--- Texto proporcionado ---
——————

Hoy tenemos en España una situación jurídica ambivalente respecto de la Iglesia católica y el Estado. Éste se dice aconfesional, y por ello se le supone independiente de las iglesias por lo indicado en el art. 16.3 de la Constitución de 1978, sin que en la práctica ello suponga una separación efectiva tal y como se entiende en un Estado laico.
Es frecuente considerar que existe esa separación sin recordar que el art. 16.3 está de facto mediatizado por el Concordato con el Estado vaticano de enero de 1979, que negociado en paralelo con la Constitución deja sin efecto el “aconfesionalismo” del Estado, pues si por fechas el Concordato es constitucional por su negociación, desarrollo del contenido y aplicación es anticonstitucional; sin que esta la fecha ningún Gobierno se haya atrevido a desenroscar esa pescadilla. Bien por convicciones o por cálculo electoral.
Hoy el debate está en que ninguna concepción religiosa pueda imponer su criterio moral a la ley. Si la religión puede indicar qué es “pecado” a sus adeptos, no puede trasladarlo como delito a la ley. Y en esta premisa básica se sustenta el principio de la necesaria laicidad del Estado como garantía para toda la ciudadanía; haciendo buena la cristiana premisa de Dad al César lo que es del César y a Dios lo que es de Dios.
Lamentablemente, las anunciadas modificaciones de la Ley de Libertad Religiosa de 1980, aunque la ley fue archivada a última hora, no presagiaban nada bueno. Y la propuesta de este mismo año de Ley de libertad ideológica, religiosa y de culto presentada por Entesa pel Progrés de Catalunya deja bastante que desear.
Históricamente ha sido la religión la responsable de organizar a los grupos en la lucha de unas creencias contra otras. Organización que se quebró con las primeras Constituciones emanadas de la Revolución francesa y que recogen un marco no excluyente de nadie por sus convicciones ideológicas o religiosas, protegiendo a todos de la intransigencia de los otros; pues como escribe Todorov en Memoria del mal: “pertenecer a una comunidad es, ciertamente, un derecho del individuo pero en modo alguno un deber; las comunidades son bienvenidas en el seno de la democracia, pero sólo a condición de que no engendren desigualdades e intolerancias”
El laicismo establece un marco de igualdad en derechos y deberes, marca y protege los límites de actuación sean cuales sean las creencias, y son las religiones quienes tiene que adaptarse a las leyes y no a la inversa. En ningún caso una creencia puede modificar una ley civil o ser excusa para el incumplimiento de las obligaciones que como ciudadanos tenemos.

——————

--- Material proporcionado ---
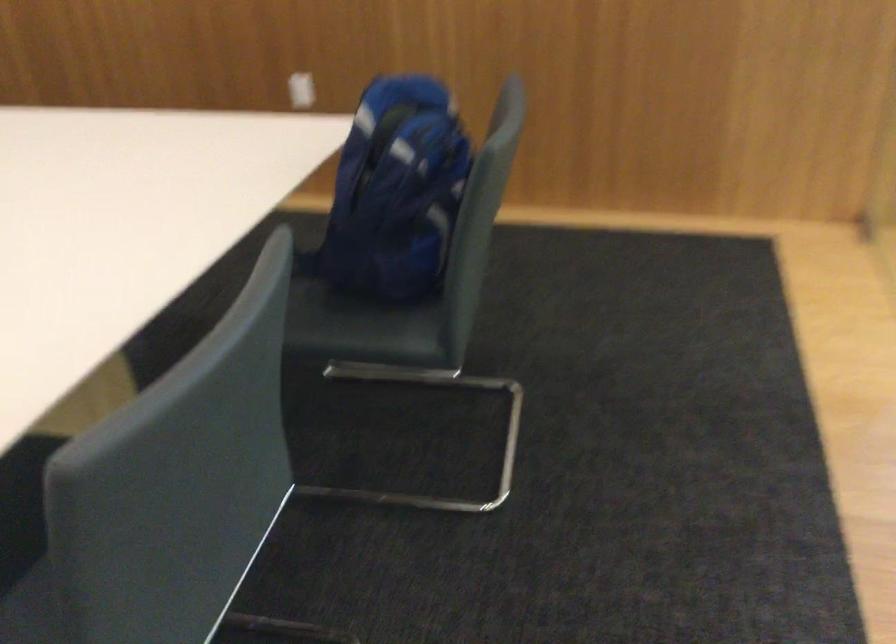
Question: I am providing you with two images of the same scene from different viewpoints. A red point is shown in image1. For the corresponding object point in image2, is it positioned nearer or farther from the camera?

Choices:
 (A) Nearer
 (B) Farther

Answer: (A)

——————

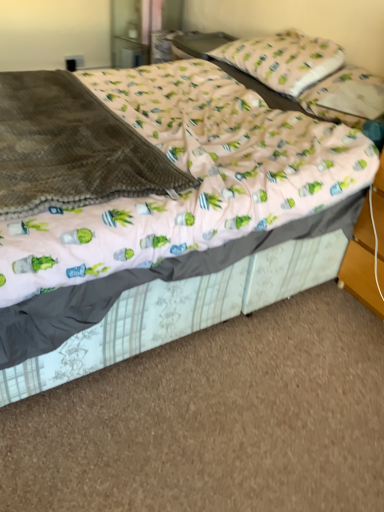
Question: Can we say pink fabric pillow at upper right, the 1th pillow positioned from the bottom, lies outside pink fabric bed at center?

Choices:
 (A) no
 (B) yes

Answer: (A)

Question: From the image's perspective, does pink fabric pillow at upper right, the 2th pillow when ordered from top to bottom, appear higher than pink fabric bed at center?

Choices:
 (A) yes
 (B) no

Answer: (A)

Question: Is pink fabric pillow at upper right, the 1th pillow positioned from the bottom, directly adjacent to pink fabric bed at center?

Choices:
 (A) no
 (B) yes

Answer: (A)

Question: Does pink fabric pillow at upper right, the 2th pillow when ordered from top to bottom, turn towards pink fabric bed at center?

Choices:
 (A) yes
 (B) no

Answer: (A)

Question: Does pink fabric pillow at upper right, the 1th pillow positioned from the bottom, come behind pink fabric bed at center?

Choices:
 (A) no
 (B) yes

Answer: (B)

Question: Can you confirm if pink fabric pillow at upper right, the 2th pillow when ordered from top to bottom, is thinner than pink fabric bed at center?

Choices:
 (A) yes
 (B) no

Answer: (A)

——————

--- Ejercicio 1 ---
Según el texto proporcionado, ¿por qué el Concordato de enero de 1979 deja sin efecto el "aconfesionalismo" del Estado? Explíquelo en una a tres oraciones.
--- Ejercicio 2 ---
Reescriba en forma de lista el párrafo del texto proporcionado que comienza con "El laicismo establece un marco", conservando sus datos principales.
--- Ejercicio 3 ---
De acuerdo con el texto proporcionado, ¿quién presentó la propuesta de Ley de libertad ideológica, religiosa y de culto?
Responda basándose únicamente en el texto proporcionado.

--- Solución redactada 1 ---
El Concordato con el Estado vaticano se negoció en paralelo con la Constitución y mediatiza de facto el art. 16.3. Aunque por fechas sea constitucional, su negociación, el desarrollo de su contenido y su aplicación son anticonstitucionales, y por eso anula el aconfesionalismo del Estado.

--- Solución redactada 2 ---
- El laicismo establece un marco de igualdad en derechos y deberes.
- Marca y protege los límites de actuación, sean cuales sean las creencias.
- Son las religiones las que deben adaptarse a las leyes, y no a la inversa.
- Ninguna creencia puede modificar una ley civil.
- Ninguna creencia puede servir de excusa para incumplir las obligaciones de los ciudadanos.

--- Solución redactada 3 ---
La presentó Entesa pel Progrés de Catalunya.